Para pensar a cidade ilha é preciso construir um plano diretor de paisagem, uma lei de paisagem rigorosa, que iniba as grandes obras de impacto. Uma lei de paisagem que preserve as visuais, os espaços perspectivos, os cones visuais, vias panorâmicas, lugares de memória, bordas d’água, trilhas, mirantes e as planícies. Na ilha a altura máxima não deveria passar de 4 pavimento e o modelo do urbanismo baseado em lote residencial deveria ser evitado. Esta forma de ocupação é predadora para o desenho de paisagem, além de criar ruas sem definições de espaços públicos, serviços, unidades de vizinhança, alimenta a cultura dos puxadinhos e máxima ocupação do território. O modelo residencial proposto por parte do movimento social vai contra a idéia de sustentabilidade urbana.
A perspectiva de desenvolvimento para a ilha está em potencializar sua estrutura paisagística, criar uma série de eventos que dinamizem as bordas dágua em todos os seus níveis, gerando espaços públicos de laser, parques e dinamização cultural. Ativar percursos paisagísticos em diferentes escalas, trilhas, teleféricos, mirantes. Ativar o centro histórico como um corredor cultural, criando leis de incentivo para funcionamento de cinemas, restaurantes, clubes, albergues, livrarias e todos os serviços que dinamizem o setor 24 horas, o centro da cidade tem que ter vida noturna e para isto é preciso uma atitude política. A cidade ilhoa para ser viável e aprazível tem que levar em consideração seu limite de escala. Estamos no momento crítico, não podemos mais errar.
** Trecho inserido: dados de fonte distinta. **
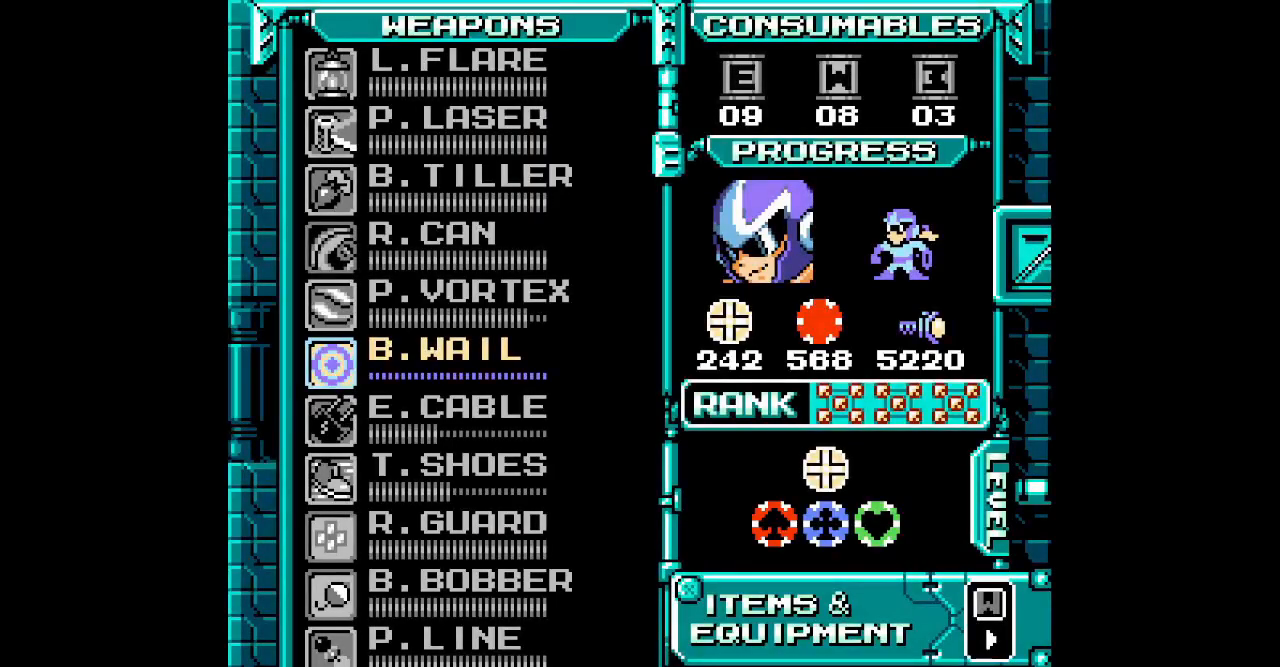
Gameplay with a controller (Xbox layout); each line is a JSON object with the inputs held at the frame after it. "events" lists button and stick changes between this image and that frame as [ms after this image, input, new state], when the widget could be followed in between. Not read: HOME L2 R2 left_stick right_stick.
{"buttons": [], "events": []}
Voltando ao texto de Mia Couto, fico pensando no fantástico que seria, se a terra mãe meiembipe, em rocha impenetrável se transformasse, impedindo novas estacas para construções, sinalizando em revolta que é preciso pensar a terra como suporte da vida e a paisagem cultural como condição e princípio de ocupação do território ilha de Santa Catarina.